What is a Wheal? Round, transient elevation of the skin caused by dermal edema and surrounding capillary dilation; white in center and red in periphery. Ex. Hives, insect bites.
What is a Pustule? Small elevation of skin or vesicle that contains lymph or puss. Ex. Impetigo, scabies, acne.
What is Plaque? A patch or solid, raised lesion on the skin or mucous membrane.
What is a Cyst? A closed sac or pouch which consists of semisolid, solid or liquid material. Ex. Sebaceous cyst.
When scraping scales for a culture, how should you position the patient? So that the skin lesion is vertical. Place the slide against the skin below the lesion. Wear gloves during and perform hand hygiene.
What are the S/S of Impetigo Contagiosa? Rash appears as oozing, thin-roofed vesicle that rapidly grows and develops a honey colored crust; crusts are usually easily removed and new crusts appear; lesions heal in 1-2 wks if allowed to dry. Rash is contagious until all lesions are healed.
What is Scabies? A contagious skin disease caused by the mite Sarcoptes Scabiei, resulting from contact with another infected host or clothes.
What do Scabies do? The parasite borrows into the superficial layer of the skin. These burrows appear as short, wavy, brownish black lines.
What are some common skin tendencies in people from different cultures? 1. African Americans: have a greater chance of developing Keloids, the men may have facial hair that curls back into itself. 2. Dark-skinned people have a tendency for birthmarks/ mongolian spots. 3. Freckles are most common in fair skins.
What is a Keloid? A benign growth of fibrous tissue (scar formation) at the site of trauma or surgical incision. often, occurs on the torso.
Treatments for Keloids include? Compression therapy, corticosteroid injections into lesions, excision, and laser therapy.
What is Basal cell carcinoma? The most common type of skin cancer. Tumor is most often seen on sun exposed areas of the body. Looks like a small pearly papule with a rolled and waxy edge.
What is Malignant Melanoma? Malignant growth of pigment cells. Highly metastatic, this skin cancer has the highest mortality rate. It appears dark brown or black and has irregular shaped edges.
What are the characteristics that should be reported for skin lesions? 1. Assymetrical shape 2. Irregular or poorly defined border 3. Variable color 4. Diameter larger than a pencil eraser 5. Changing appearance
What kind of skin protection should be used to prevent skin cancer and UV damage? Sunscreen with an SPF of at least 15 or more and wear sun protective clothing like hats, sunglasses, and long sleeves.
What are 5 things to remember with skin damage from burns? 1, Temp of burning agent 2. Burning agent itself 3. Duration of exposure. 4. Conductivity of tissue. 5. Thickness of the involved dermal structures.

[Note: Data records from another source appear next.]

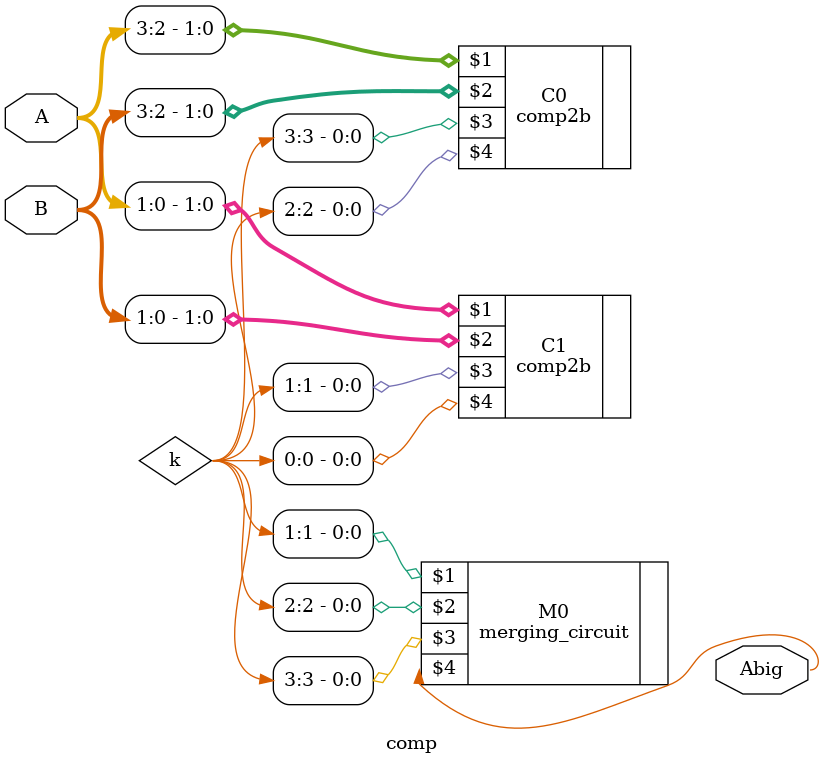
<source format=v>


module comp
(
	input wire [3:0] A,
	input wire [3:0] B,
	output wire Abig
);
//signals
wire [3:0] k;
//instantiation
comp2b C0 (A[3:2], B[3:2], k[3], k[2]);
comp2b C1 (A[1:0], B[1:0], k[1], k[0]);
merging_circuit M0 (k[1], k[2], k[3], Abig);

endmodule
</source>
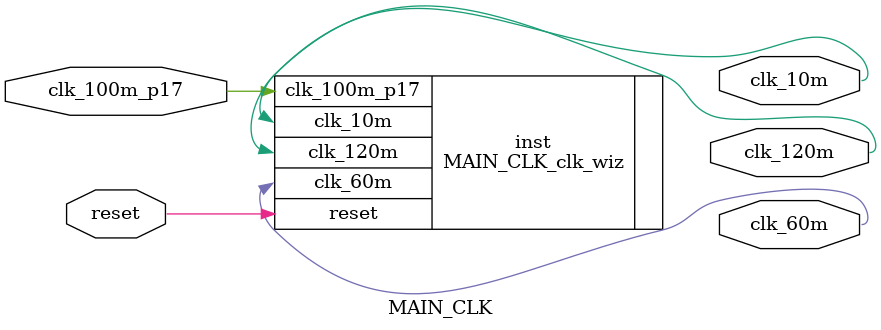
<source format=v>


`timescale 1ps/1ps

(* CORE_GENERATION_INFO = "MAIN_CLK,clk_wiz_v5_3_3_0,{component_name=MAIN_CLK,use_phase_alignment=true,use_min_o_jitter=false,use_max_i_jitter=false,use_dyn_phase_shift=false,use_inclk_switchover=false,use_dyn_reconfig=false,enable_axi=0,feedback_source=FDBK_AUTO,PRIMITIVE=MMCM,num_out_clk=3,clkin1_period=10.0,clkin2_period=10.0,use_power_down=false,use_reset=true,use_locked=false,use_inclk_stopped=false,feedback_type=SINGLE,CLOCK_MGR_TYPE=NA,manual_override=false}" *)

module MAIN_CLK 
 (
  // Clock out ports
  output        clk_10m,
  output        clk_60m,
  output        clk_120m,
  // Status and control signals
  input         reset,
 // Clock in ports
  input         clk_100m_p17
 );

  MAIN_CLK_clk_wiz inst
  (
  // Clock out ports  
  .clk_10m(clk_10m),
  .clk_60m(clk_60m),
  .clk_120m(clk_120m),
  // Status and control signals               
  .reset(reset), 
 // Clock in ports
  .clk_100m_p17(clk_100m_p17)
  );

endmodule

</source>
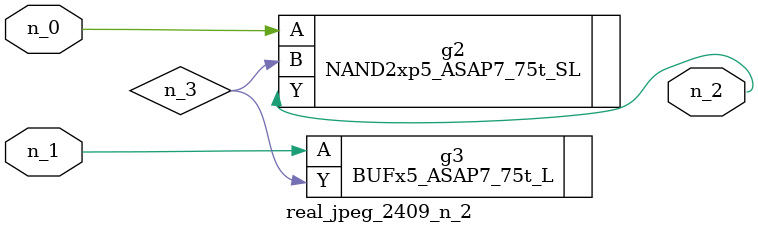
<source format=v>
module real_jpeg_2409_n_2 (n_1, n_0, n_2);

input n_1;
input n_0;

output n_2;

wire n_3;

NAND2xp5_ASAP7_75t_SL g2 ( 
.A(n_0),
.B(n_3),
.Y(n_2)
);

BUFx5_ASAP7_75t_L g3 ( 
.A(n_1),
.Y(n_3)
);


endmodule
</source>
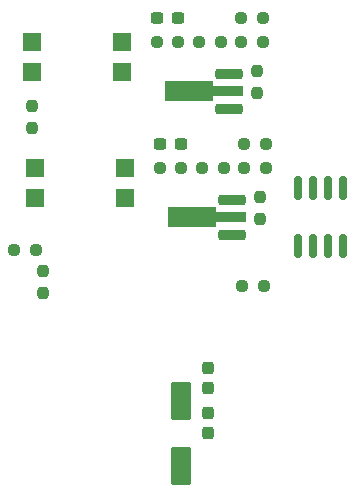
<source format=gbr>
%TF.GenerationSoftware,KiCad,Pcbnew,9.0.3*%
%TF.CreationDate,2025-08-21T00:43:34-03:00*%
%TF.ProjectId,PCB_Conversor,5043425f-436f-46e7-9665-72736f722e6b,rev?*%
%TF.SameCoordinates,Original*%
%TF.FileFunction,Paste,Bot*%
%TF.FilePolarity,Positive*%
%FSLAX46Y46*%
G04 Gerber Fmt 4.6, Leading zero omitted, Abs format (unit mm)*
G04 Created by KiCad (PCBNEW 9.0.3) date 2025-08-21 00:43:34*
%MOMM*%
%LPD*%
G01*
G04 APERTURE LIST*
G04 Aperture macros list*
%AMRoundRect*
0 Rectangle with rounded corners*
0 $1 Rounding radius*
0 $2 $3 $4 $5 $6 $7 $8 $9 X,Y pos of 4 corners*
0 Add a 4 corners polygon primitive as box body*
4,1,4,$2,$3,$4,$5,$6,$7,$8,$9,$2,$3,0*
0 Add four circle primitives for the rounded corners*
1,1,$1+$1,$2,$3*
1,1,$1+$1,$4,$5*
1,1,$1+$1,$6,$7*
1,1,$1+$1,$8,$9*
0 Add four rect primitives between the rounded corners*
20,1,$1+$1,$2,$3,$4,$5,0*
20,1,$1+$1,$4,$5,$6,$7,0*
20,1,$1+$1,$6,$7,$8,$9,0*
20,1,$1+$1,$8,$9,$2,$3,0*%
%AMFreePoly0*
4,1,9,5.362500,-0.866500,1.237500,-0.866500,1.237500,-0.450000,-1.237500,-0.450000,-1.237500,0.450000,1.237500,0.450000,1.237500,0.866500,5.362500,0.866500,5.362500,-0.866500,5.362500,-0.866500,$1*%
G04 Aperture macros list end*
%ADD10RoundRect,0.237500X-0.237500X0.300000X-0.237500X-0.300000X0.237500X-0.300000X0.237500X0.300000X0*%
%ADD11RoundRect,0.237500X-0.250000X-0.237500X0.250000X-0.237500X0.250000X0.237500X-0.250000X0.237500X0*%
%ADD12RoundRect,0.237500X0.250000X0.237500X-0.250000X0.237500X-0.250000X-0.237500X0.250000X-0.237500X0*%
%ADD13RoundRect,0.150000X-0.150000X0.825000X-0.150000X-0.825000X0.150000X-0.825000X0.150000X0.825000X0*%
%ADD14RoundRect,0.250000X0.550000X0.550000X-0.550000X0.550000X-0.550000X-0.550000X0.550000X-0.550000X0*%
%ADD15RoundRect,0.225000X0.925000X0.225000X-0.925000X0.225000X-0.925000X-0.225000X0.925000X-0.225000X0*%
%ADD16FreePoly0,180.000000*%
%ADD17RoundRect,0.237500X-0.237500X0.250000X-0.237500X-0.250000X0.237500X-0.250000X0.237500X0.250000X0*%
%ADD18RoundRect,0.237500X0.300000X0.237500X-0.300000X0.237500X-0.300000X-0.237500X0.300000X-0.237500X0*%
%ADD19RoundRect,0.250000X0.600000X-1.400000X0.600000X1.400000X-0.600000X1.400000X-0.600000X-1.400000X0*%
%ADD20RoundRect,0.237500X0.237500X-0.300000X0.237500X0.300000X-0.237500X0.300000X-0.237500X-0.300000X0*%
G04 APERTURE END LIST*
D10*
%TO.C,C12*%
X105397000Y-131482746D03*
X105397000Y-133207746D03*
%TD*%
D11*
%TO.C,R36*%
X108191000Y-103897246D03*
X110016000Y-103897246D03*
%TD*%
D12*
%TO.C,R34*%
X110016000Y-101865246D03*
X108191000Y-101865246D03*
%TD*%
D13*
%TO.C,U11*%
X113017000Y-116281246D03*
X114287000Y-116281246D03*
X115557000Y-116281246D03*
X116827000Y-116281246D03*
X116827000Y-121231246D03*
X115557000Y-121231246D03*
X114287000Y-121231246D03*
X113017000Y-121231246D03*
%TD*%
D11*
%TO.C,R38*%
X101055500Y-103897246D03*
X102880500Y-103897246D03*
%TD*%
D14*
%TO.C,U14*%
X98158000Y-103897246D03*
X98158000Y-106437246D03*
X90538000Y-106437246D03*
X90538000Y-103897246D03*
%TD*%
D15*
%TO.C,U13*%
X107212000Y-106612246D03*
D16*
X107124500Y-108112246D03*
D15*
X107212000Y-109612246D03*
%TD*%
D12*
%TO.C,R46*%
X90815500Y-121550246D03*
X88990500Y-121550246D03*
%TD*%
D17*
%TO.C,R47*%
X91427000Y-123337746D03*
X91427000Y-125162746D03*
%TD*%
D18*
%TO.C,C18*%
X103084499Y-112533246D03*
X101359499Y-112533246D03*
%TD*%
D14*
%TO.C,U16*%
X98412000Y-114565246D03*
X98412000Y-117105246D03*
X90792000Y-117105246D03*
X90792000Y-114565246D03*
%TD*%
D12*
%TO.C,R27*%
X110119500Y-124598246D03*
X108294500Y-124598246D03*
%TD*%
D11*
%TO.C,R45*%
X101309500Y-114565246D03*
X103134500Y-114565246D03*
%TD*%
D17*
%TO.C,R35*%
X109588000Y-106413746D03*
X109588000Y-108238746D03*
%TD*%
%TO.C,R39*%
X90538000Y-109358246D03*
X90538000Y-111183246D03*
%TD*%
%TO.C,R42*%
X109842000Y-117081745D03*
X109842000Y-118906745D03*
%TD*%
D11*
%TO.C,R44*%
X104889000Y-114565246D03*
X106714000Y-114565246D03*
%TD*%
D12*
%TO.C,R41*%
X110270000Y-112533246D03*
X108445000Y-112533246D03*
%TD*%
D18*
%TO.C,C17*%
X102830500Y-101865246D03*
X101105500Y-101865246D03*
%TD*%
D19*
%TO.C,D10*%
X103111000Y-139794246D03*
X103111000Y-134294246D03*
%TD*%
D15*
%TO.C,U15*%
X107466000Y-117280245D03*
D16*
X107378500Y-118780245D03*
D15*
X107466000Y-120280245D03*
%TD*%
D11*
%TO.C,R37*%
X104635000Y-103897246D03*
X106460000Y-103897246D03*
%TD*%
%TO.C,R43*%
X108445000Y-114565246D03*
X110270000Y-114565246D03*
%TD*%
D20*
%TO.C,C13*%
X105397000Y-137044246D03*
X105397000Y-135319246D03*
%TD*%
M02*

</source>
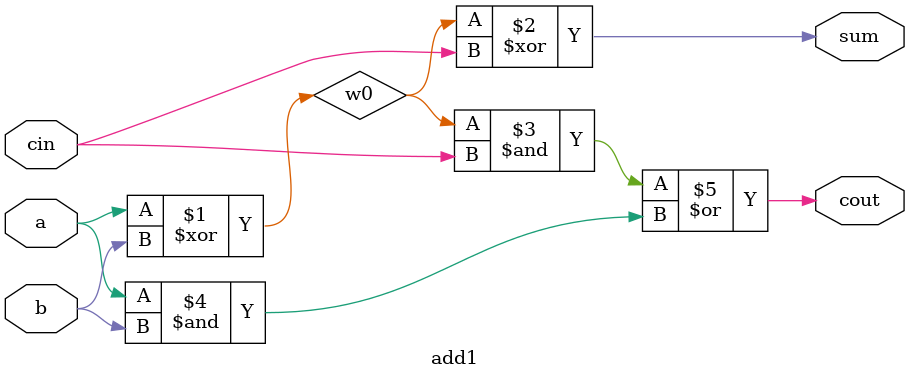
<source format=v>
module top_module (
    input [31:0] a,
    input [31:0] b,
    output [31:0] sum
);//



    wire w1, w2;
	
    add16 add_1(a[15:0], b[15:0], 0, sum[15:0], w1);
    add16 add2(a[31:16], b[31:16], w1, sum[31:16], w2);
	
   endmodule

   module add1(input a, input b, input cin, output sum, output cout);

    wire w0=a^b;
	
    assign sum  =  w0^cin;
    assign cout = (w0&cin) | (a&b);
	

endmodule

</source>
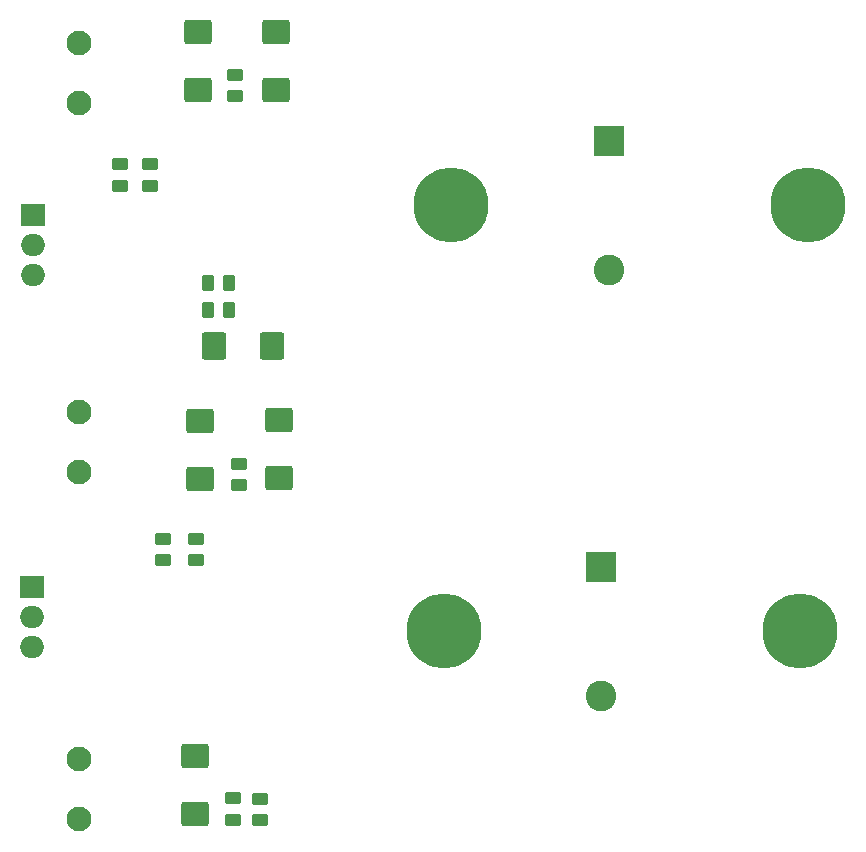
<source format=gbr>
%TF.GenerationSoftware,KiCad,Pcbnew,(6.0.5)*%
%TF.CreationDate,2023-07-06T17:20:31+08:00*%
%TF.ProjectId,compare,636f6d70-6172-4652-9e6b-696361645f70,rev?*%
%TF.SameCoordinates,Original*%
%TF.FileFunction,Soldermask,Top*%
%TF.FilePolarity,Negative*%
%FSLAX46Y46*%
G04 Gerber Fmt 4.6, Leading zero omitted, Abs format (unit mm)*
G04 Created by KiCad (PCBNEW (6.0.5)) date 2023-07-06 17:20:31*
%MOMM*%
%LPD*%
G01*
G04 APERTURE LIST*
G04 Aperture macros list*
%AMRoundRect*
0 Rectangle with rounded corners*
0 $1 Rounding radius*
0 $2 $3 $4 $5 $6 $7 $8 $9 X,Y pos of 4 corners*
0 Add a 4 corners polygon primitive as box body*
4,1,4,$2,$3,$4,$5,$6,$7,$8,$9,$2,$3,0*
0 Add four circle primitives for the rounded corners*
1,1,$1+$1,$2,$3*
1,1,$1+$1,$4,$5*
1,1,$1+$1,$6,$7*
1,1,$1+$1,$8,$9*
0 Add four rect primitives between the rounded corners*
20,1,$1+$1,$2,$3,$4,$5,0*
20,1,$1+$1,$4,$5,$6,$7,0*
20,1,$1+$1,$6,$7,$8,$9,0*
20,1,$1+$1,$8,$9,$2,$3,0*%
G04 Aperture macros list end*
%ADD10RoundRect,0.250000X-0.450000X0.262500X-0.450000X-0.262500X0.450000X-0.262500X0.450000X0.262500X0*%
%ADD11C,2.100000*%
%ADD12RoundRect,0.250000X0.262500X0.450000X-0.262500X0.450000X-0.262500X-0.450000X0.262500X-0.450000X0*%
%ADD13R,2.600000X2.600000*%
%ADD14C,2.600000*%
%ADD15C,6.350000*%
%ADD16RoundRect,0.250000X0.450000X-0.262500X0.450000X0.262500X-0.450000X0.262500X-0.450000X-0.262500X0*%
%ADD17RoundRect,0.250000X0.925000X-0.787500X0.925000X0.787500X-0.925000X0.787500X-0.925000X-0.787500X0*%
%ADD18R,2.000000X1.905000*%
%ADD19O,2.000000X1.905000*%
%ADD20RoundRect,0.250000X-0.262500X-0.450000X0.262500X-0.450000X0.262500X0.450000X-0.262500X0.450000X0*%
%ADD21RoundRect,0.250000X0.787500X0.925000X-0.787500X0.925000X-0.787500X-0.925000X0.787500X-0.925000X0*%
G04 APERTURE END LIST*
D10*
%TO.C,R10*%
X121564400Y-72798299D03*
X121564400Y-74623299D03*
%TD*%
%TO.C,R4*%
X125476000Y-104497499D03*
X125476000Y-106322499D03*
%TD*%
D11*
%TO.C,J1*%
X115595400Y-67589399D03*
X115595400Y-62509399D03*
%TD*%
D12*
%TO.C,R7*%
X128318900Y-85191599D03*
X126493900Y-85191599D03*
%TD*%
D13*
%TO.C,Q1*%
X159766000Y-106908599D03*
D14*
X159766000Y-117828599D03*
D15*
X146466000Y-112358599D03*
X176666000Y-112358599D03*
%TD*%
D16*
%TO.C,R3*%
X122732800Y-106322499D03*
X122732800Y-104497499D03*
%TD*%
D17*
%TO.C,C5*%
X132232400Y-66545399D03*
X132232400Y-61620399D03*
%TD*%
D16*
%TO.C,R9*%
X119049800Y-74648699D03*
X119049800Y-72823699D03*
%TD*%
D17*
%TO.C,C6*%
X125628400Y-66557999D03*
X125628400Y-61632999D03*
%TD*%
D18*
%TO.C,U2*%
X111670400Y-77114399D03*
D19*
X111670400Y-79654399D03*
X111670400Y-82194399D03*
%TD*%
D16*
%TO.C,RL1*%
X129120800Y-99972499D03*
X129120800Y-98147499D03*
%TD*%
%TO.C,R1*%
X128627500Y-128318899D03*
X128627500Y-126493899D03*
%TD*%
D13*
%TO.C,Q2*%
X160429800Y-70826199D03*
D14*
X160429800Y-81746199D03*
D15*
X147129800Y-76276199D03*
X177329800Y-76276199D03*
%TD*%
D18*
%TO.C,U1*%
X111653200Y-108584999D03*
D19*
X111653200Y-111124999D03*
X111653200Y-113664999D03*
%TD*%
D11*
%TO.C,J2*%
X115595400Y-128269999D03*
X115595400Y-123189999D03*
%TD*%
D17*
%TO.C,C2*%
X132562600Y-99388899D03*
X132562600Y-94463899D03*
%TD*%
D20*
%TO.C,R8*%
X126493900Y-82905599D03*
X128318900Y-82905599D03*
%TD*%
D17*
%TO.C,C1*%
X125376300Y-127851399D03*
X125376300Y-122926399D03*
%TD*%
D16*
%TO.C,RL2*%
X128828800Y-67054099D03*
X128828800Y-65229099D03*
%TD*%
D21*
%TO.C,C4*%
X131938900Y-88239599D03*
X127013900Y-88239599D03*
%TD*%
D11*
%TO.C,J3*%
X115595400Y-98869499D03*
X115595400Y-93789499D03*
%TD*%
D17*
%TO.C,C3*%
X125806200Y-99465099D03*
X125806200Y-94540099D03*
%TD*%
D10*
%TO.C,R2*%
X130938900Y-126546599D03*
X130938900Y-128371599D03*
%TD*%
M02*

</source>
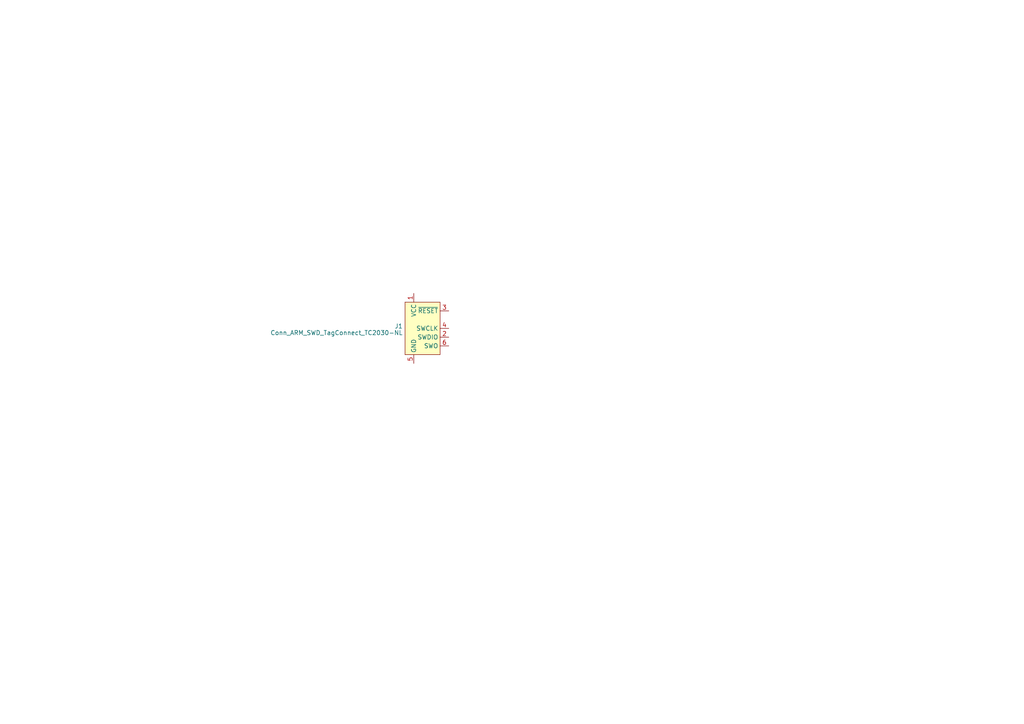
<source format=kicad_sch>
(kicad_sch (version 20230121) (generator eeschema)

  (uuid 5b0b66a2-39f1-4d3e-aaff-cf0ab3c973da)

  (paper "A4")

  


  (symbol (lib_id "Connector:Conn_ARM_SWD_TagConnect_TC2030-NL") (at 122.555 95.25 0) (unit 1)
    (in_bom yes) (on_board yes) (dnp no) (fields_autoplaced)
    (uuid 9a5cddf8-7082-4da0-9cff-6dd3badf904e)
    (property "Reference" "J1" (at 116.84 94.6063 0)
      (effects (font (size 1.27 1.27)) (justify right))
    )
    (property "Value" "Conn_ARM_SWD_TagConnect_TC2030-NL" (at 116.84 96.5273 0)
      (effects (font (size 1.27 1.27)) (justify right))
    )
    (property "Footprint" "Connector:Tag-Connect_TC2030-IDC-NL_2x03_P1.27mm_Vertical" (at 122.555 113.03 0)
      (effects (font (size 1.27 1.27)) hide)
    )
    (property "Datasheet" "https://www.tag-connect.com/wp-content/uploads/bsk-pdf-manager/TC2030-CTX_1.pdf" (at 122.555 110.49 0)
      (effects (font (size 1.27 1.27)) hide)
    )
    (pin "1" (uuid 4adf1c9a-dce8-413a-a352-0a1507e1931b))
    (pin "2" (uuid dcd714e6-2836-47cc-b419-1d7089e603ef))
    (pin "3" (uuid 55b50e36-0d92-41a3-856f-1376b6af2482))
    (pin "4" (uuid 464d401b-d99f-4236-80f7-84716d5d7a50))
    (pin "5" (uuid 4bc33afc-8f20-44ea-9b26-892304267249))
    (pin "6" (uuid 7ba44fd0-4636-4498-9701-185cab8263b6))
    (instances
      (project "PogoProbe 2030"
        (path "/5b0b66a2-39f1-4d3e-aaff-cf0ab3c973da"
          (reference "J1") (unit 1)
        )
      )
    )
  )

  (sheet_instances
    (path "/" (page "1"))
  )
)

</source>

What is the severity of a burn injury is determined by? 1. Depth of tissue destruction 2. Percentage of body surface area injured 3. Cause of burn 4. Age of patient 5. Related injuries 6. Medical History 7. Location of burn wound
What are the 3 classifications of burn depth? 1. Partial thickness (superficial) 2. Partial thickness (deep) 3. Full thickness
In an emergency situation what is the first part of the ABC's? Airway always comes first!
What is an Escharotomy? Relieves pressure from the skin on the circulatory system underneath. It is a linear excision through the eschar to the superficial fat that allows for expansion of the skin and return of blood flow to the heart or chest expansion.
What should a nurse remember before assisting with an Escharotomy? To provide adequate padding of the bed because the procedure can be accompanied by copious amounts of drainage. ** Check for return of distal pulses.
What do Biological dressings help with? Wound healing, and stimulate Epithelialization. These dressings may be used as donor site dressings to manage a partial-thickness burn, or to cover a clean excised wound before autografting.
What is an Autograft? A skin graft from the patient's unburned skin that is placed on the client.